I agree that if the tint or perming agents comes into contact with my eye, my eye will be flushed with water and I will seek medical attention at my own expense immediately.
I understand that the procedure(s) can take up to 90 minutes. I agree to lie down with my eyes closed for the duration of the procedure(s).
I agree to the aftercare procedures recommended by the technician. I understand not adhering to the aftercare procedures can impact the results of the lash lift/tint.
I understand that results of the procedure may vary based on my natural lashes and my final result may not be what I initially envisioned.
I give the technician permission to photograph my lashes for their own marketing and promotional purposes.
I understand that the lash lift/tint procedure is semi-permanent, and will require a retouch and upkeep.
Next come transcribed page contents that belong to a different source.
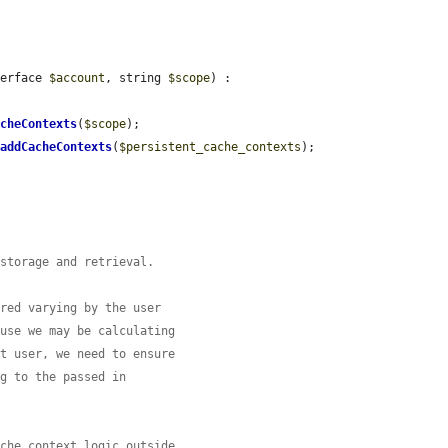
terface 
$account
, string 
$scope
) : 
acheContexts
(
$scope
);

>
addCacheContexts
(
$persistent_cache_contexts
);

 storage and retrieval.
ored varying by the user
ause we may be calculating
nt user, we need to ensure
ng to the passed in
ache context logic outside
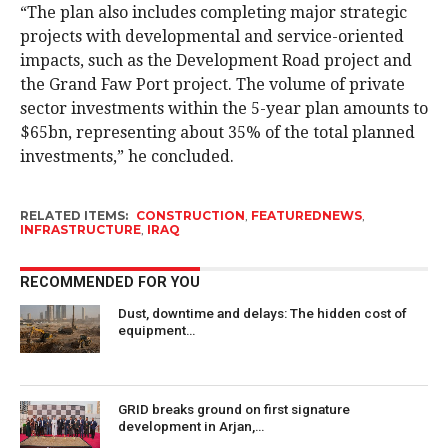
“The plan also includes completing major strategic
projects with developmental and service-oriented
impacts, such as the Development Road project and
the Grand Faw Port project. The volume of private
sector investments within the 5-year plan amounts to
$65bn, representing about 35% of the total planned
investments,” he concluded.
RELATED ITEMS:
CONSTRUCTION
,
FEATUREDNEWS
,
INFRASTRUCTURE
,
IRAQ
RECOMMENDED FOR YOU
Dust, downtime and delays: The hidden cost of
equipment…
GRID breaks ground on first signature
development in Arjan,…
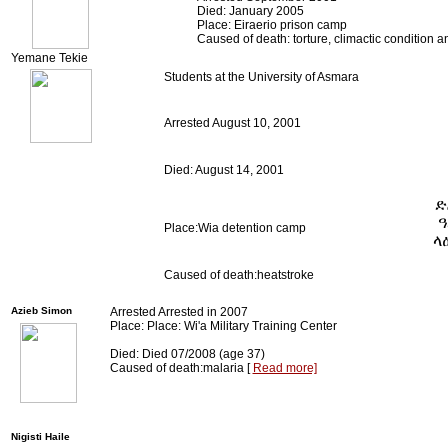
Died: January 2005
Place: Eiraerio prison camp
Caused of death: torture, climactic condition 
Yemane Tekie
Students at the University of Asmara
Arrested August 10, 2001
Died: August 14, 2001
ድ
ዓ
Place:Wia detention camp
ላ
Caused of death:heatstroke
Azieb Simon
Arrested Arrested in 2007
Place: Place: Wi'a Military Training Center
Died: Died 07/2008 (age 37)
Caused of death:malaria [
Read more]
Nigisti Haile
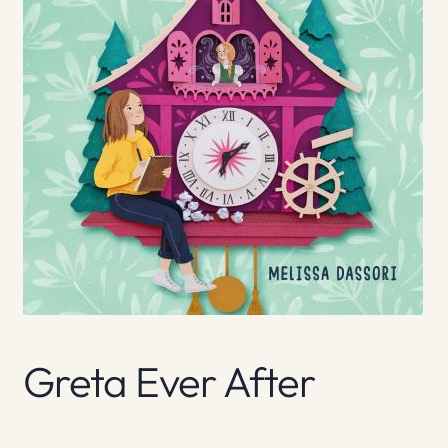
Greta Ever After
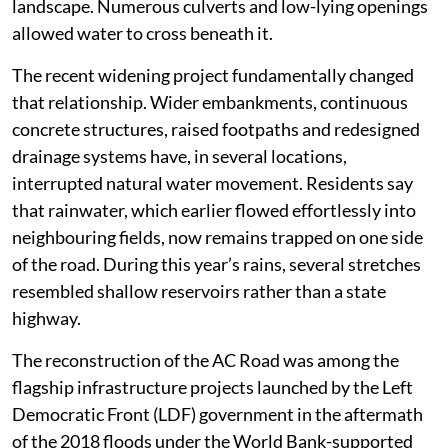
landscape. Numerous culverts and low-lying openings
allowed water to cross beneath it.
The recent widening project fundamentally changed
that relationship. Wider embankments, continuous
concrete structures, raised footpaths and redesigned
drainage systems have, in several locations,
interrupted natural water movement. Residents say
that rainwater, which earlier flowed effortlessly into
neighbouring fields, now remains trapped on one side
of the road. During this year’s rains, several stretches
resembled shallow reservoirs rather than a state
highway.
The reconstruction of the AC Road was among the
flagship infrastructure projects launched by the Left
Democratic Front (LDF) government in the aftermath
of the 2018 floods under the World Bank-supported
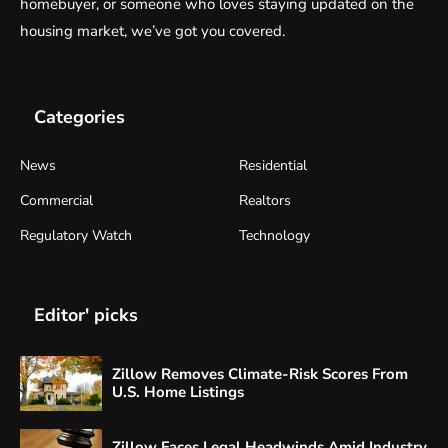
homebuyer, or someone who loves staying updated on the
housing market, we’ve got you covered.
Categories
News
Residential
Commercial
Realtors
Regulatory Watch
Technology
Editor' picks
Zillow Removes Climate-Risk Scores From
U.S. Home Listings
Zillow Faces Legal Headwinds Amid Industry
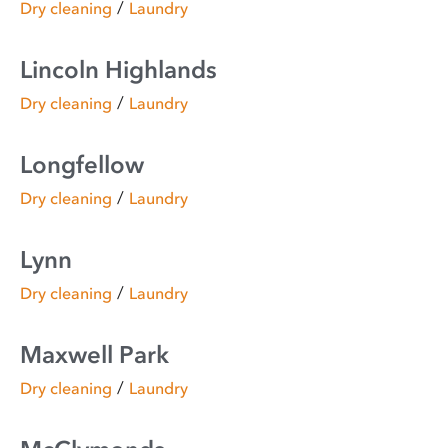
/
Dry cleaning
Laundry
Lincoln Highlands
/
Dry cleaning
Laundry
Longfellow
/
Dry cleaning
Laundry
Lynn
/
Dry cleaning
Laundry
Maxwell Park
/
Dry cleaning
Laundry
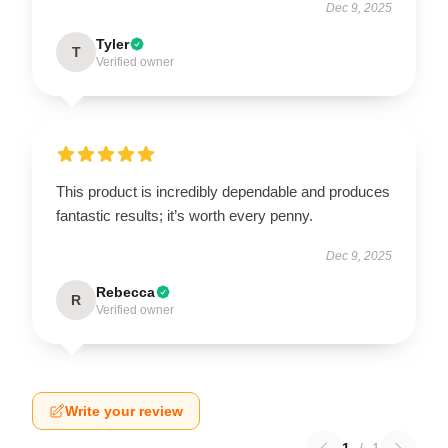
Dec 9, 2025
Tyler
T
Verified owner
This product is incredibly dependable and produces
fantastic results; it’s worth every penny.
Dec 9, 2025
Rebecca
R
Verified owner
Write your review
1
/
1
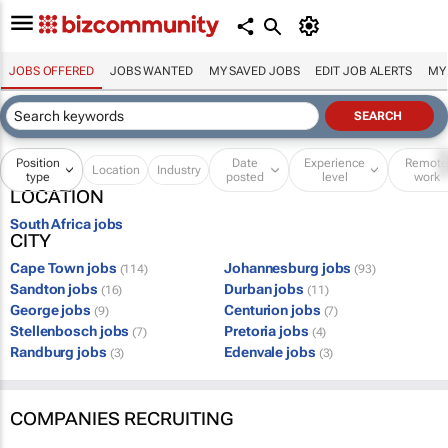
JOBS OFFERED
JOBS WANTED
MY SAVED JOBS
EDIT JOB ALERTS
MY
Position
Date
Experience
Remot
Location
Industry
type
posted
level
work
LOCATION
South Africa jobs
CITY
Cape Town jobs
Johannesburg jobs
(114)
(93)
Sandton jobs
Durban jobs
(16)
(11)
George jobs
Centurion jobs
(9)
(7)
Stellenbosch jobs
Pretoria jobs
(7)
(4)
Randburg jobs
Edenvale jobs
(3)
(3)
COMPANIES RECRUITING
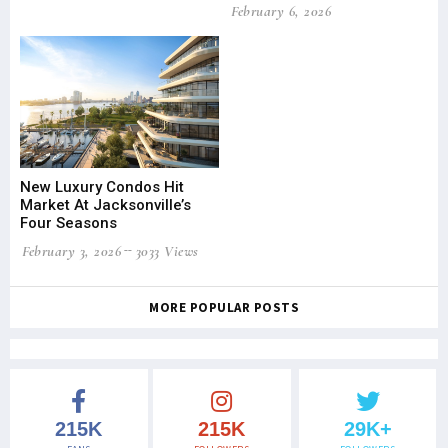
February 6, 2026
New Luxury Condos Hit
Market At Jacksonville’s
Four Seasons
February 3, 2026
3033 Views
MORE POPULAR POSTS
215K
215K
29K+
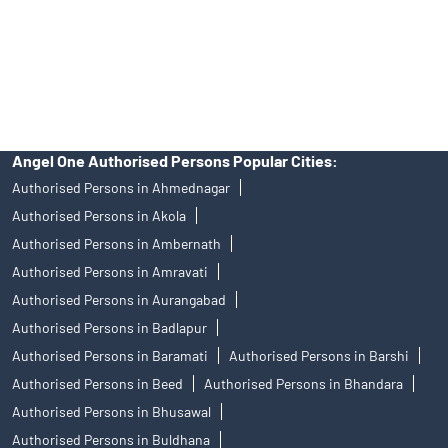
products, and Angel One Ltd is just acting as distributor. All
disputes with respect to the distribution activity, would not have
access to Exchange investor redressal forum or Arbitration
mechanism.
Angel One Authorised Persons Popular Cities:
Authorised Persons in Ahmednagar
Authorised Persons in Akola
Authorised Persons in Ambernath
Authorised Persons in Amravati
Authorised Persons in Aurangabad
Authorised Persons in Badlapur
Authorised Persons in Baramati
Authorised Persons in Barshi
Authorised Persons in Beed
Authorised Persons in Bhandara
Authorised Persons in Bhusawal
Authorised Persons in Buldhana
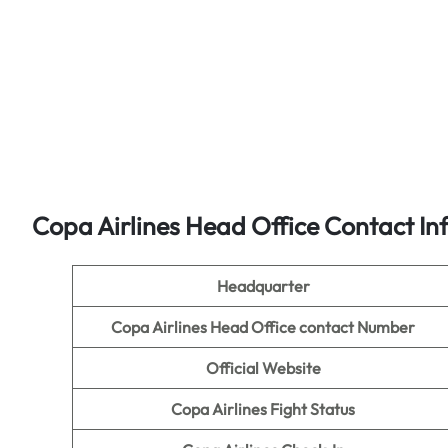
Copa Airlines Head Office Contact In
Headquarter
Copa Airlines Head Office contact Number
Official Website
Copa Airlines Fight Status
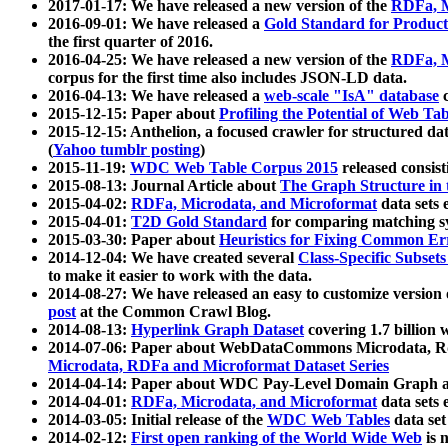
2017-01-17: We have released a new version of the
RDFa, M
2016-09-01: We have released a
Gold Standard for Product
the first quarter of 2016.
2016-04-25: We have released a new version of the
RDFa, M
corpus for the first time also includes JSON-LD data.
2016-04-13: We have released a
web-scale "IsA" database
c
2015-12-15: Paper about
Profiling the Potential of Web 
2015-12-15: Anthelion, a focused crawler for structured da
(
Yahoo tumblr posting
)
2015-11-19:
WDC Web Table Corpus 2015
released consis
2015-08-13: Journal Article about
The Graph Structure in 
2015-04-02:
RDFa, Microdata, and Microformat
data sets
2015-04-01:
T2D Gold Standard
for comparing matching sy
2015-03-30: Paper about
Heuristics for Fixing Common Er
2014-12-04: We have created several
Class-Specific Subset
to make it easier to work with the data.
2014-08-27: We have released an easy to customize version 
post
at the Common Crawl Blog.
2014-08-13:
Hyperlink Graph Dataset
covering 1.7 billion
2014-07-06: Paper about WebDataCommons Microdata, Rdf
Microdata, RDFa and Microformat Dataset Series
2014-04-14: Paper about WDC Pay-Level Domain Graph a
2014-04-01:
RDFa, Microdata, and Microformat
data sets
2014-03-05: Initial release of the
WDC Web Tables
data set
2014-02-12:
First open ranking of the World Wide Web
is 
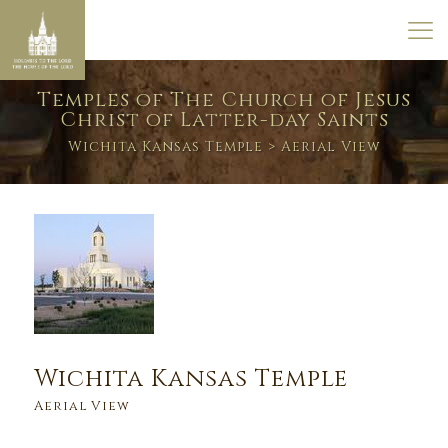
Temples of The Church of Jesus
Christ of Latter-day Saints
Wichita Kansas Temple
> Aerial View
Wichita Kansas Temple
Aerial View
I completed the above form to the best of my knowledge and consent to the lash lift and/or tint procedure. I have had the opportunity to ask any questions and have received satisfactory answers. I understand the risks and potential side effects associated with the procedure(s). I understand that the results of the procedures are not guaranteed and may vary from person to person. I am over the age of 18 and consent to the procedure(s). I will not hold the technician, salon, or employees liable for any issues not disclosed at the time of my service or any adverse effects from the procedure(s). This agreement remains in effect for this procedure and any follow-up appointments.